# What this task involves:
Filter the records below down to the lines that contain the string "لیکن", matching its case exactly.

# Data shown:
*** Begin section ***

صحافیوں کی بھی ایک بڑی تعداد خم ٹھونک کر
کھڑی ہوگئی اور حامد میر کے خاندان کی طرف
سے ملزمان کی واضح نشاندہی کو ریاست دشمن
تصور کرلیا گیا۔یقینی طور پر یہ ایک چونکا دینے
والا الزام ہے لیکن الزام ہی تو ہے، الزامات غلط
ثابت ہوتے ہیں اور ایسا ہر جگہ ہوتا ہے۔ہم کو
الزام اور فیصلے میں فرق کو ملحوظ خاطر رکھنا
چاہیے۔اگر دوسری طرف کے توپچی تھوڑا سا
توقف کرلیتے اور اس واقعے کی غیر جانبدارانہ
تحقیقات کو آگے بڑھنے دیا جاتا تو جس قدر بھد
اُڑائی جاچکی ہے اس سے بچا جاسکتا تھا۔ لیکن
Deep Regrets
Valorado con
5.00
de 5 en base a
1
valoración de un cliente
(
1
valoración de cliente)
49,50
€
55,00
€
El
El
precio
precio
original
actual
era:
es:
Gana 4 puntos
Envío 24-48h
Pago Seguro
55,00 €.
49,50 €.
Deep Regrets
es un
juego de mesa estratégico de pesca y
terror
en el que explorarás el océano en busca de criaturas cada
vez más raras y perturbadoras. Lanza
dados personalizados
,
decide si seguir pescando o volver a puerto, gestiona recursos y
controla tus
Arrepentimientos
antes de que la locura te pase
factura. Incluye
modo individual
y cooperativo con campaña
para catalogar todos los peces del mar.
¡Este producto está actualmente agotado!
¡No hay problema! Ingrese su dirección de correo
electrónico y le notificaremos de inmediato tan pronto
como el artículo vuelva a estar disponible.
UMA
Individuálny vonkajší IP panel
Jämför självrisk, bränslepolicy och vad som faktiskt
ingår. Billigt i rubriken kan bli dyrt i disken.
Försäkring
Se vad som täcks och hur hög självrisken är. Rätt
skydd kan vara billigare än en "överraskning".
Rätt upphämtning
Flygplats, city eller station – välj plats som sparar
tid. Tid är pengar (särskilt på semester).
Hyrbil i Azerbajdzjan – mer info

*** End section ***

# Worked solution:
والا الزام ہے لیکن الزام ہی تو ہے، الزامات غلط
اُڑائی جاچکی ہے اس سے بچا جاسکتا تھا۔ لیکن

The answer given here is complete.